Hierdoor kan de belegger zelf een afgewogen beslissing nemen. Op grond van het voorstel
dient de financiële marktpartij informatie aan beleggers te verstrekken over de integratie
van duurzaamheidsrisico’s en duurzaamheidsdoelstellingen in lopende projecten en in
hoeverre deze projecten voldoen aan de ESG-criteria. Indien de investeringen niet
overeen komen met de wensen van de klant ten aanzien van ESG-criteria, dan kan worden
geadviseerd dat de belegger overstapt naar bijvoorbeeld een ander beleggingsfonds.
Voor financiële marktpartijen bestaat er geen verplichting dat investeringen voldoen
aan ESG-criteria. Het gaat erom wat er met de klant is afgesproken en dat de beleggingen
overeen komen met de duurzaamheidswensen van de klant.
De leden van de VVD-fractie vragen hoe dit voorstel ervoor zorgt dat informatie voldoende
stelselmatig verstrekt wordt en samenhangend en goed is te verkrijgen. Daarbij vragen
de leden van de VVD naar de noodzaak van het voorstel, gegeven bestaande inspanningen
van financiële instellingen in het nader identificeren van de klimaateffecten van
investeringen via het Platform Carbon Accounting Financials. De leden vragen waarom
dit niet wordt afgewacht, en welk overleg over dit plan heeft plaatsgevonden met de
financiële sector, beleggers en pensioenfondsen. Voorts vragen deze leden naar de
resultaten van dit overleg.

- _Inhoud dataset_:
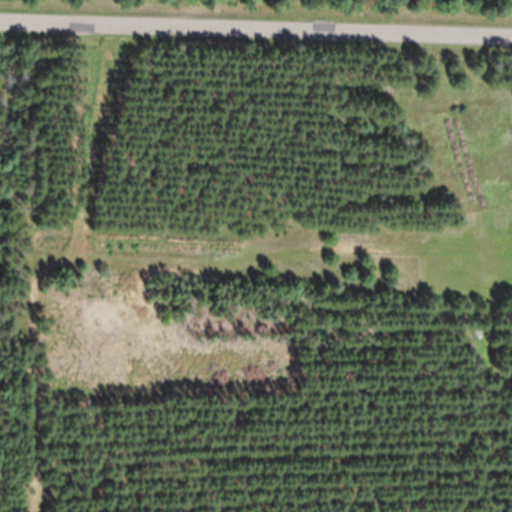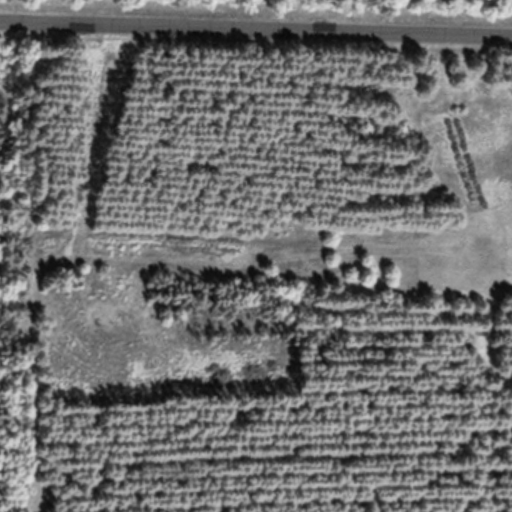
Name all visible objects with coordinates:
road: (256, 19)
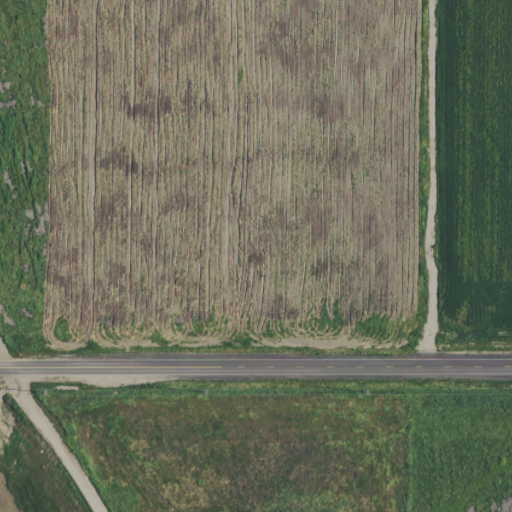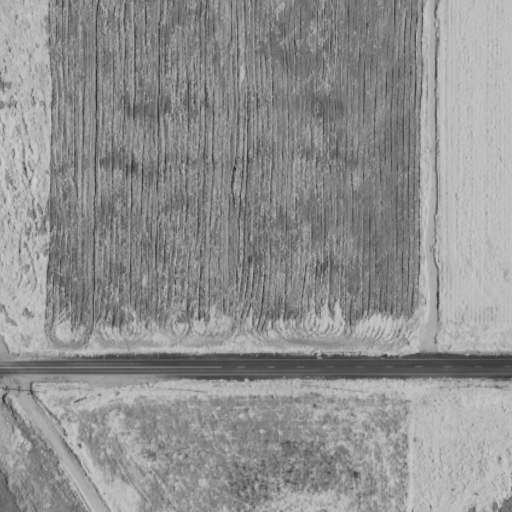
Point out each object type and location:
road: (432, 183)
road: (256, 366)
road: (55, 438)
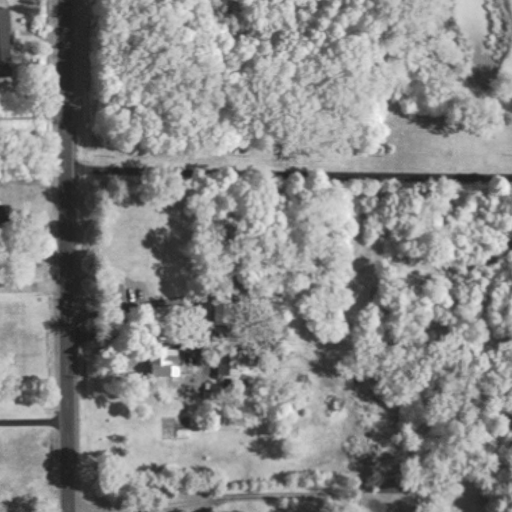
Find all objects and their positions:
building: (2, 42)
road: (33, 117)
road: (289, 172)
road: (33, 231)
road: (67, 255)
road: (34, 287)
road: (157, 299)
building: (219, 300)
building: (160, 363)
building: (222, 365)
road: (229, 495)
road: (197, 504)
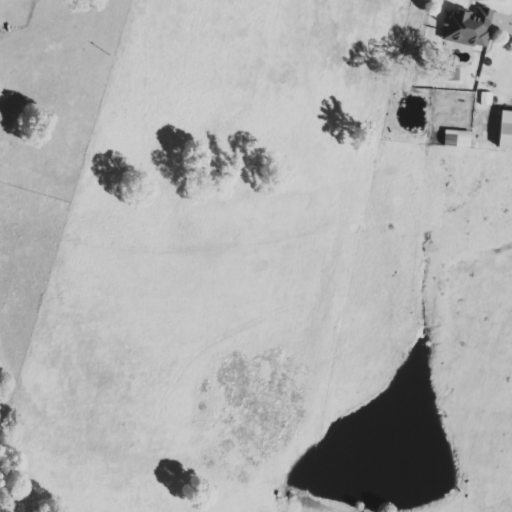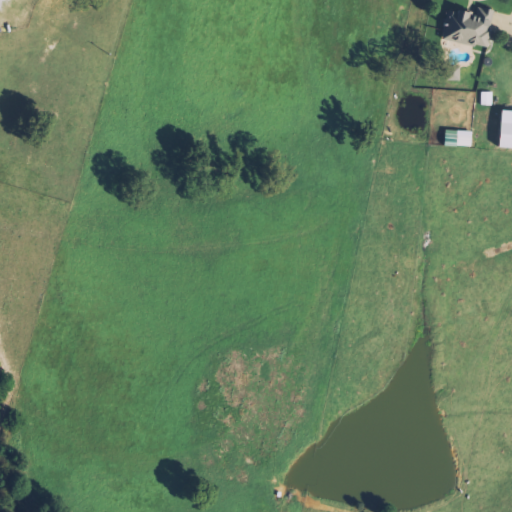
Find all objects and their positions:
building: (470, 27)
building: (507, 130)
building: (464, 139)
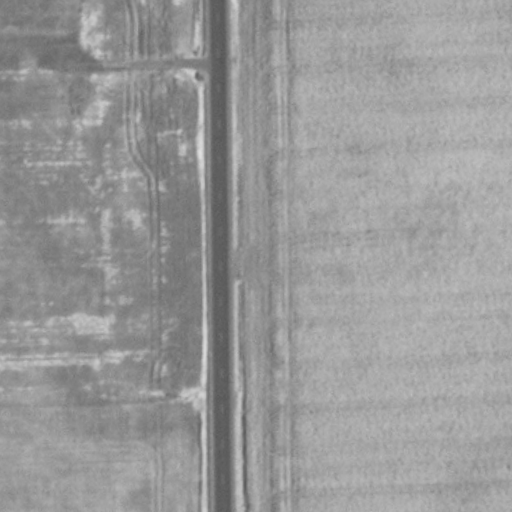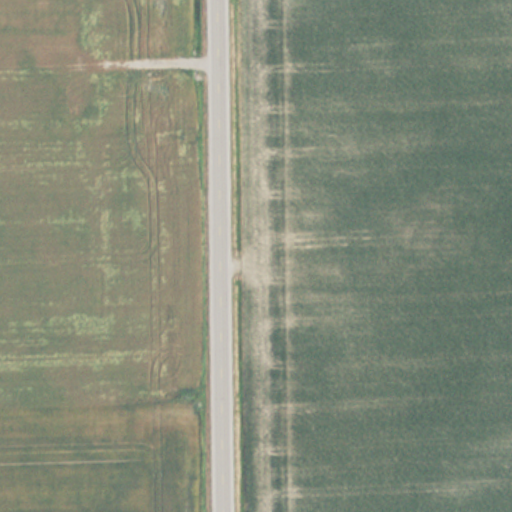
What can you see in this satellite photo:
road: (223, 256)
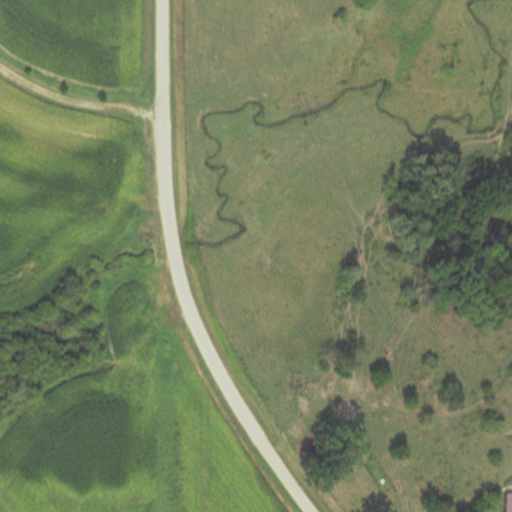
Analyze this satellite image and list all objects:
road: (178, 272)
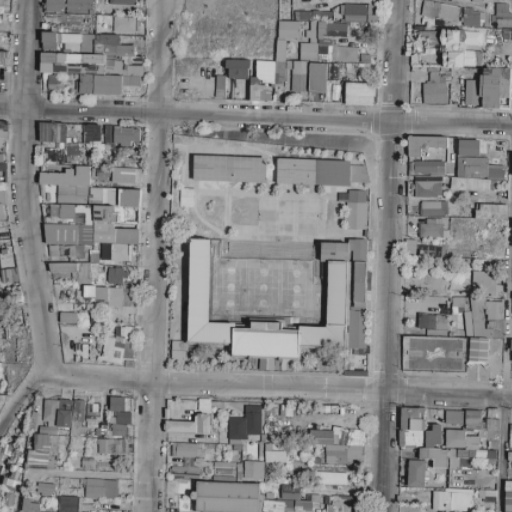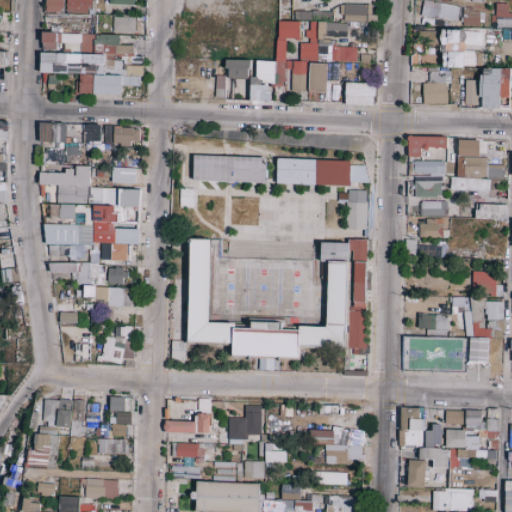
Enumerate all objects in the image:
building: (119, 1)
building: (475, 1)
building: (67, 6)
building: (439, 11)
building: (356, 13)
building: (311, 15)
building: (502, 15)
building: (470, 17)
building: (122, 24)
building: (326, 42)
building: (459, 47)
building: (3, 58)
building: (90, 61)
building: (277, 66)
building: (237, 68)
building: (319, 77)
building: (219, 86)
building: (435, 87)
building: (487, 88)
building: (359, 93)
building: (3, 130)
building: (61, 132)
building: (106, 133)
building: (125, 135)
building: (92, 136)
building: (423, 144)
building: (70, 152)
building: (53, 155)
building: (473, 161)
building: (2, 167)
building: (427, 167)
building: (229, 169)
building: (320, 172)
building: (124, 175)
building: (67, 184)
building: (468, 185)
road: (20, 187)
building: (426, 188)
building: (2, 192)
building: (185, 198)
building: (432, 208)
building: (355, 210)
building: (490, 211)
building: (1, 214)
building: (430, 228)
building: (409, 247)
building: (57, 250)
building: (428, 250)
road: (153, 256)
road: (386, 256)
building: (6, 266)
building: (115, 275)
building: (94, 283)
building: (483, 283)
building: (457, 302)
building: (511, 308)
building: (286, 309)
building: (493, 310)
building: (67, 317)
building: (432, 323)
building: (479, 330)
building: (117, 345)
building: (177, 350)
building: (511, 351)
building: (440, 353)
building: (118, 403)
building: (92, 412)
building: (122, 417)
building: (452, 417)
building: (473, 419)
building: (192, 420)
building: (245, 423)
building: (491, 425)
building: (411, 426)
building: (47, 430)
building: (117, 430)
building: (433, 435)
building: (339, 444)
building: (110, 446)
building: (461, 448)
building: (185, 449)
building: (40, 451)
building: (434, 456)
building: (273, 457)
building: (1, 459)
building: (187, 461)
building: (86, 462)
building: (252, 469)
building: (183, 472)
building: (415, 473)
building: (329, 478)
building: (47, 488)
building: (100, 488)
building: (508, 491)
building: (487, 496)
building: (248, 498)
building: (10, 499)
building: (451, 500)
building: (68, 504)
building: (339, 504)
building: (32, 505)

- _Opdracht_:
Schrijf het vervolg van de tekst over duurzaamheidsinformatie voor beleggers, aansluitend op de laatste zin. De regels vormen afzonderlijk materiaal en horen niet bij de tekst over duurzaamheidsinformatie voor beleggers.

- _Uitwerking opdracht_:
Voor het behalen van de doelstellingen van de Overeenkomst van Parijs en de SDG’s
zijn grote financiële inspanningen nodig. Deze opgave kan niet alleen door overheden
worden gefinancierd. Het is daarom hard nodig dat de private investeringen verder
gemobiliseerd worden. Het voorstel van de Europese Commissie kan daar een positieve
bijdrage aan leveren. Het nadrukkelijker belichten van duurzaamheidsrisico’s kan bijdragen
aan het terugdringen van deze risico’s in het financiële systeem en daarmee de transitie
vergemakkelijken.
Het voorstel van de Europese Commissie verbetert de informatievoorziening aan investeerders
over ESG-criteria, zodat deze informatie meegewogen kan worden bij investeringsbeslissingen.
Dit zorgt bovendien voor een gelijk speelveld voor financiële marktpartijen.
Terwijl de richtlijn van de Europese Commissie tot doel heeft de informatievoorziening
te verbeteren, is het doel van het Platform Carbon Accounting Financials (PCAF) het
inzichtelijk krijgen van de CO2-impact van investeringen door financiële instellingen. Deze informatie kan door financiële
instellingen gebruikt worden om hun voetafdruk naar beneden bij te sturen. Het voorstel
van de Europese Commissie ziet bovendien toe op alle ESG-factoren (niet alleen op
de «E»). Het PCAF kijkt alleen naar de CO2-impact van investeringen door financiële instellingen.
De Europese Commissie heeft over het voorstel gesproken met verschillende belanghebbenden.
De belanghebbenden steunden het werk van de Europese Commissie om ervoor te zorgen
dat institutionele beleggers en vermogensbeheerders duurzaamheidsfactoren beoordelen,
consequent in aanmerking nemen en openbaar maken. Door deze partijen werd gewezen
op het belang van informatieverschaffing richting beleggers, toezicht op de ESG-integratie
en de vergelijkbaarheid en betrouwbaarheid van beschikbare gegevens voor risicobeheer
en governance.
De leden van de VVD-fractie vragen hoe de financiële sector, beleggers en pensioenfondsen
betrokken worden bij de uitwerking van technische reguleringsnormen, en hoe het kabinet
en de Kamer zicht kunnen houden op de uitwerking en de proportionaliteit daarvan.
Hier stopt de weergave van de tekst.